Wednesday, June 18, 2014

Mass-mailing with SMTP (ssmtp) from Linux/CentOS via GMail or outlook365.com

I needed to send 500 emails to the customers followed by another few thousands customers notifying them about the changes in their account. Unfortunately, our other departments are not skilled enough to use MailChimp, iContact or any other mass-mailer, so... no choice.

I wanted to go over our SMTP server to reduce any risk of emails going to spam. I also needed full control of "From:" field, so while sending from account "aaa" I could force emails to appear like they were sent from account "bbb" in our company. After about two hours of playing with
mail -s "some subject" address@domain.com -- -f "bbb@ccc.com"
I came into conclusion I can not do it with "mail" utility. Below I describe further steps I took to start sending emails.

1. Install ssmtp


yum install ssmtp


2. Edit the configuration file


sudo vi /etc/ssmtp/ssmtp.conf

so it looks this way:

2.a for sending via GMail -


#
# /etc/ssmtp.conf -- a config file for sSMTP sendmail.
#
# See the ssmtp.conf(5) man page for a more verbose explanation of the
# available options.
#

# The person who gets all mail for userids < 500
# Make this empty to disable rewriting.
root=

# The place where the mail goes. The actual machine name is required
# no MX records are consulted. Commonly mailhosts are named mail.domain.com
# The example will fit if you are in domain.com and your mailhub is so named.

# Where will the mail seem to come from?
RewriteDomain=my-company.com
mailhub=smtp.gmail.com:465
AuthUser=my-username-at-gmail
AuthPass=my-password-at-gmail
TLS_CA_File=/etc/pki/tls/certs/ca-bundle.crt
FromLineOverride=YES
UseTLS=YES



2.b for sending via outlook365.com


#
# /etc/ssmtp.conf -- a config file for sSMTP sendmail.
#
# See the ssmtp.conf(5) man page for a more verbose explanation of the
# available options.
#

# The person who gets all mail for userids < 500
# Make this empty to disable rewriting.

What you have to do>
Reproduce the mass-mailing post word for word, beginning at "I needed to" and stopping after "so... no choice.". The listing that follows has no connection to the mass-mailing post.

Information>
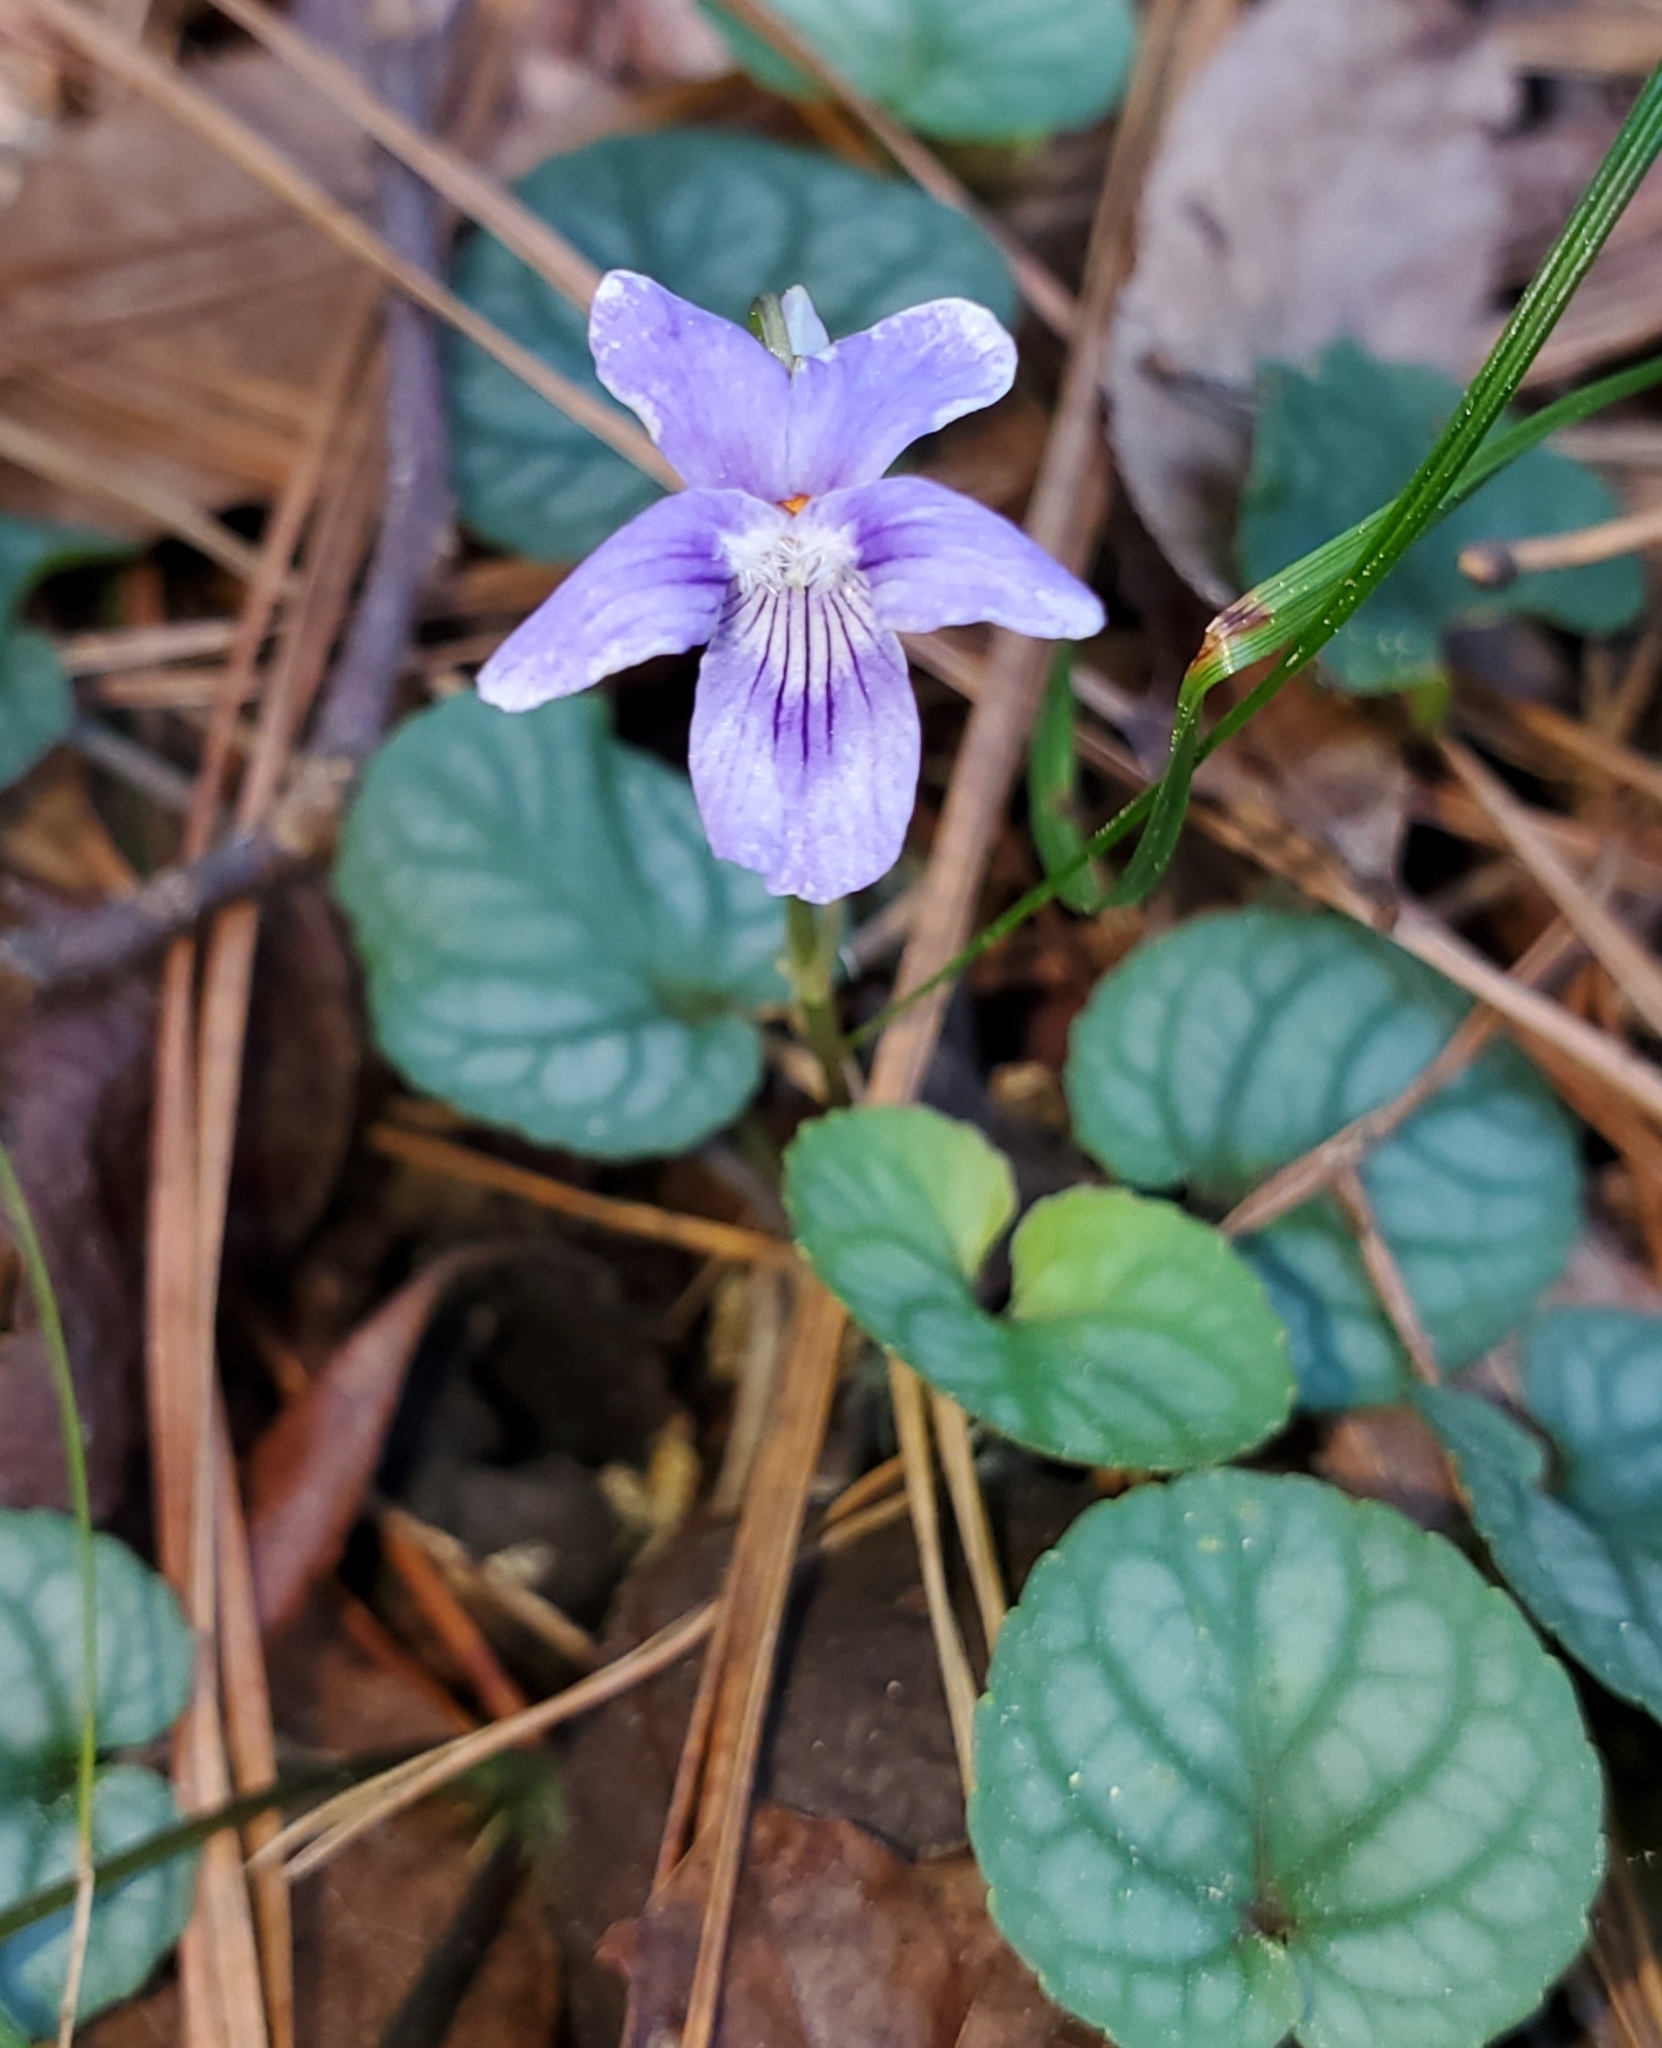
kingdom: Plantae
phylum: Tracheophyta
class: Magnoliopsida
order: Malpighiales
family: Violaceae
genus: Viola
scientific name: Viola walteri
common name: Prostrate southern violet
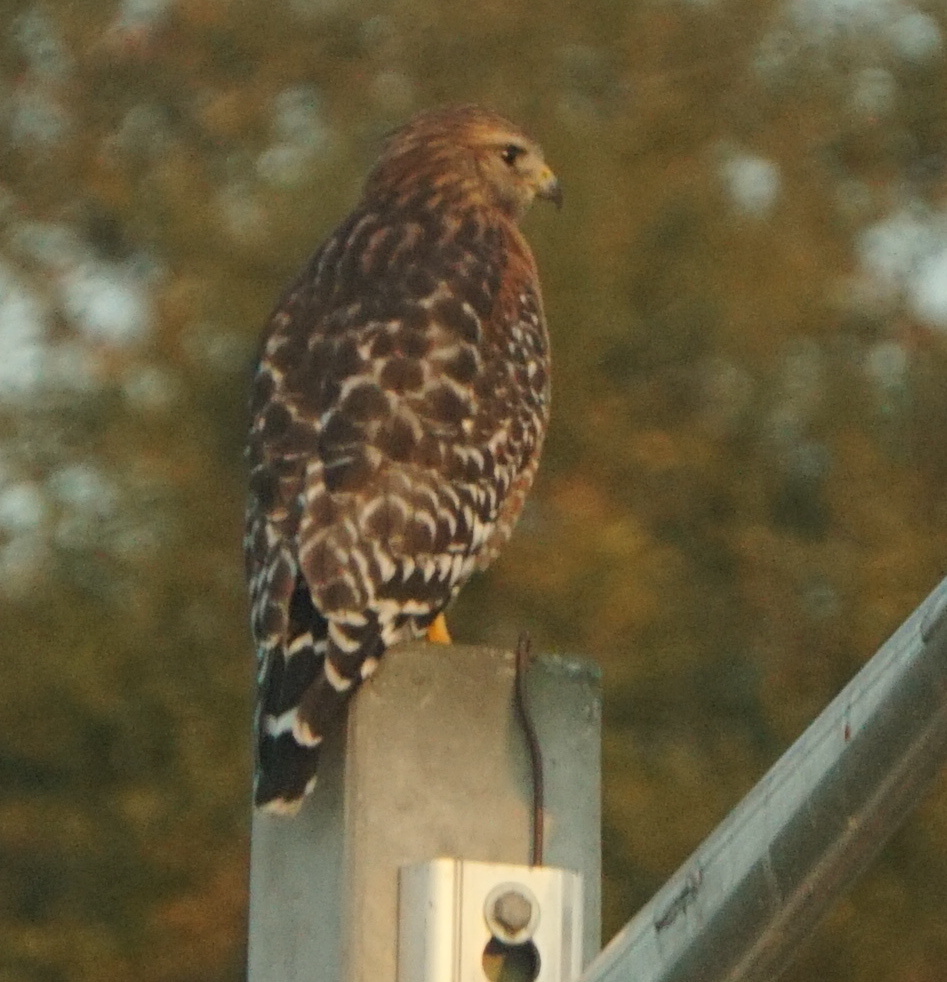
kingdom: Animalia
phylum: Chordata
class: Aves
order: Accipitriformes
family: Accipitridae
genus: Buteo
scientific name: Buteo lineatus
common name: Red-shouldered hawk
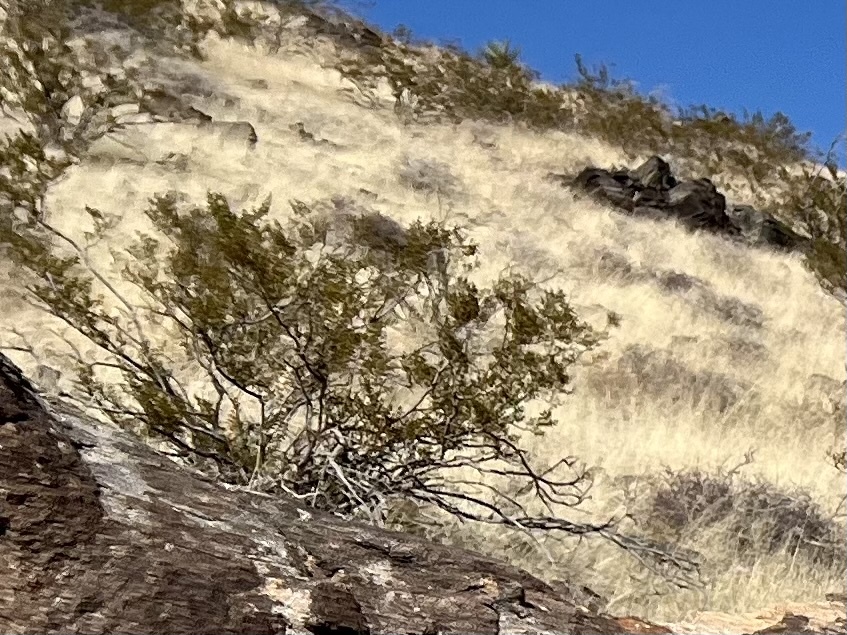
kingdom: Plantae
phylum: Tracheophyta
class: Magnoliopsida
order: Zygophyllales
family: Zygophyllaceae
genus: Larrea
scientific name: Larrea tridentata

Result of the task>
I needed to send 500 emails to the customers followed by another few thousands customers notifying them about the changes in their account. Unfortunately, our other departments are not skilled enough to use MailChimp, iContact or any other mass-mailer, so... no choice.